Lens and sensor metadata
*** Block opens ***

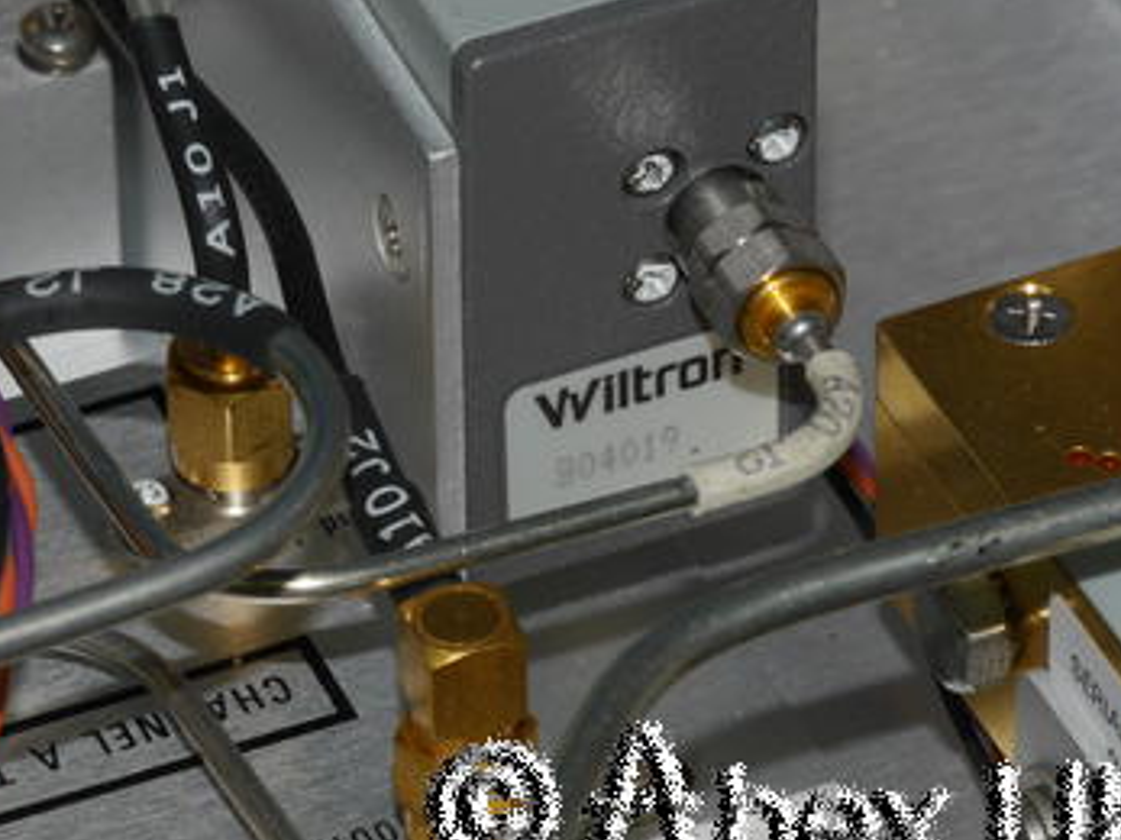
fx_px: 10456
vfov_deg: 4.6
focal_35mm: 323
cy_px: 420
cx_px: 565
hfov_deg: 6.1
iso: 400
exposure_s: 1/60
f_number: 22
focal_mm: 140
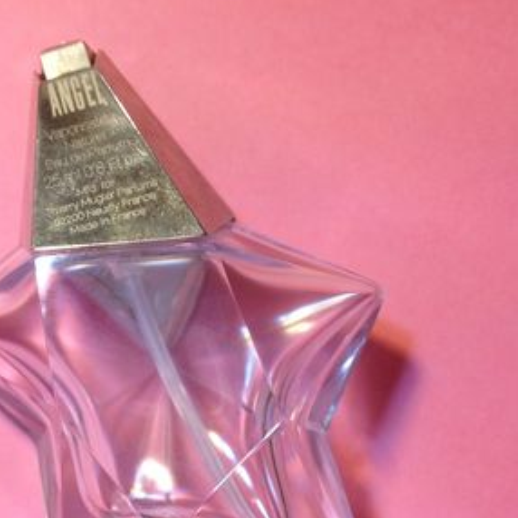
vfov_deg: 26.3
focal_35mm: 65
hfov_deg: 26.4
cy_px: 350
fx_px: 1100
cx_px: 208
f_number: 2.4
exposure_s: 1/60
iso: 64
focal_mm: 4.28
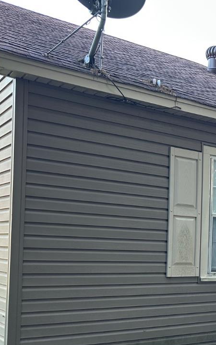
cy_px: 244
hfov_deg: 21.2
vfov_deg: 37.5
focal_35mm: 53
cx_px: 310
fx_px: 499
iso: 160
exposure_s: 1/121
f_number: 1.78
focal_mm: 6.86
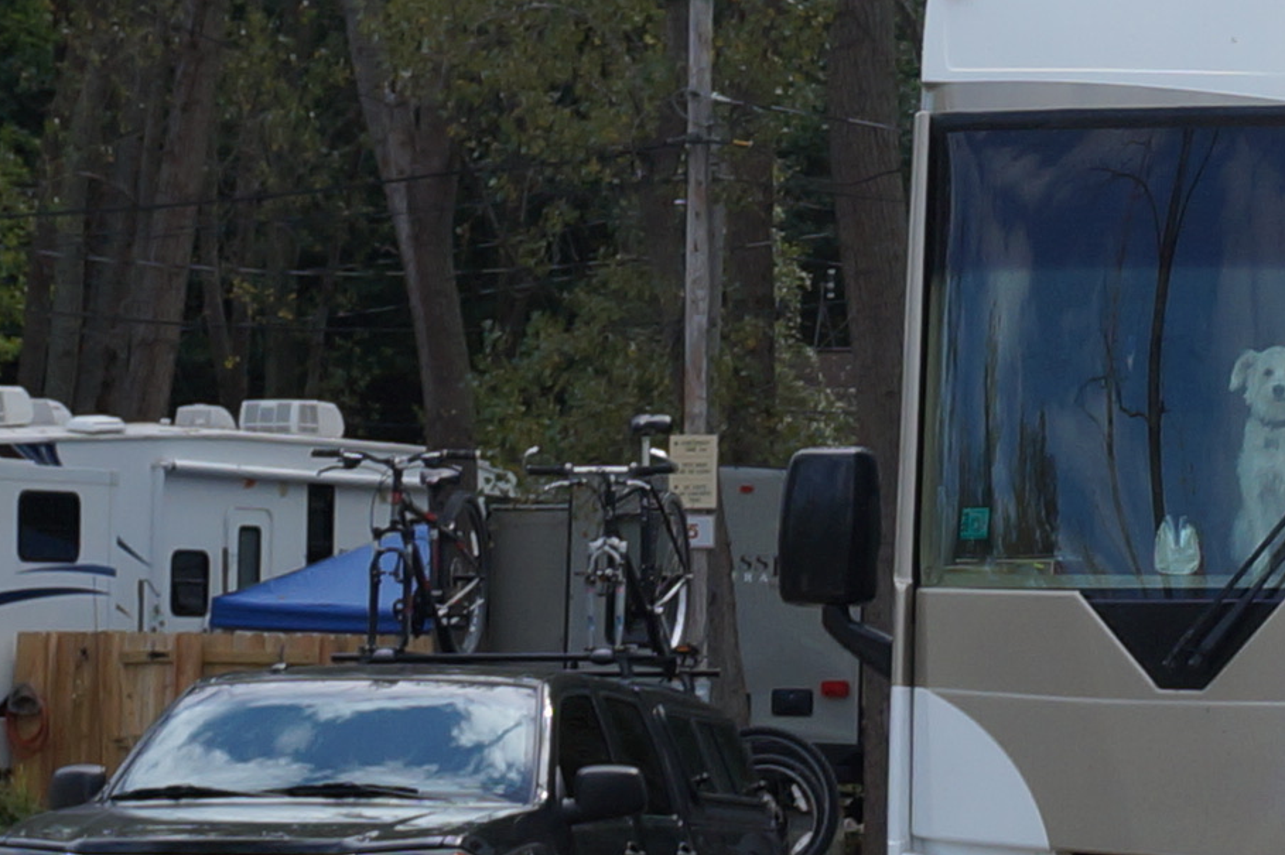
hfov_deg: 12.0
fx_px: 5779
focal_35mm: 162
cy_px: -341
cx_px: 2014
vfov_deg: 8.3
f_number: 5.6
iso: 100
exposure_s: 1/320
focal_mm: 18
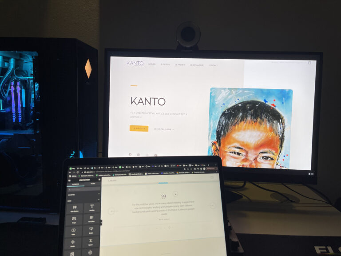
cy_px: 128
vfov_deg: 53.1
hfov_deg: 67.3
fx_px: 256
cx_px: 170
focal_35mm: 26
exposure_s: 1/100
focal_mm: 5.1
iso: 64
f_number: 1.6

*** Block closes ***

→ Work to complete:
Here the records must be restated exactly, minus any images.

→ Response:
fx_px: 10456
vfov_deg: 4.6
focal_35mm: 323
cy_px: 420
cx_px: 565
hfov_deg: 6.1
iso: 400
exposure_s: 1/60
f_number: 22
focal_mm: 140
vfov_deg: 26.3
focal_35mm: 65
hfov_deg: 26.4
cy_px: 350
fx_px: 1100
cx_px: 208
f_number: 2.4
exposure_s: 1/60
iso: 64
focal_mm: 4.28
cy_px: 244
hfov_deg: 21.2
vfov_deg: 37.5
focal_35mm: 53
cx_px: 310
fx_px: 499
iso: 160
exposure_s: 1/121
f_number: 1.78
focal_mm: 6.86
hfov_deg: 12.0
fx_px: 5779
focal_35mm: 162
cy_px: -341
cx_px: 2014
vfov_deg: 8.3
f_number: 5.6
iso: 100
exposure_s: 1/320
focal_mm: 18
cy_px: 128
vfov_deg: 53.1
hfov_deg: 67.3
fx_px: 256
cx_px: 170
focal_35mm: 26
exposure_s: 1/100
focal_mm: 5.1
iso: 64
f_number: 1.6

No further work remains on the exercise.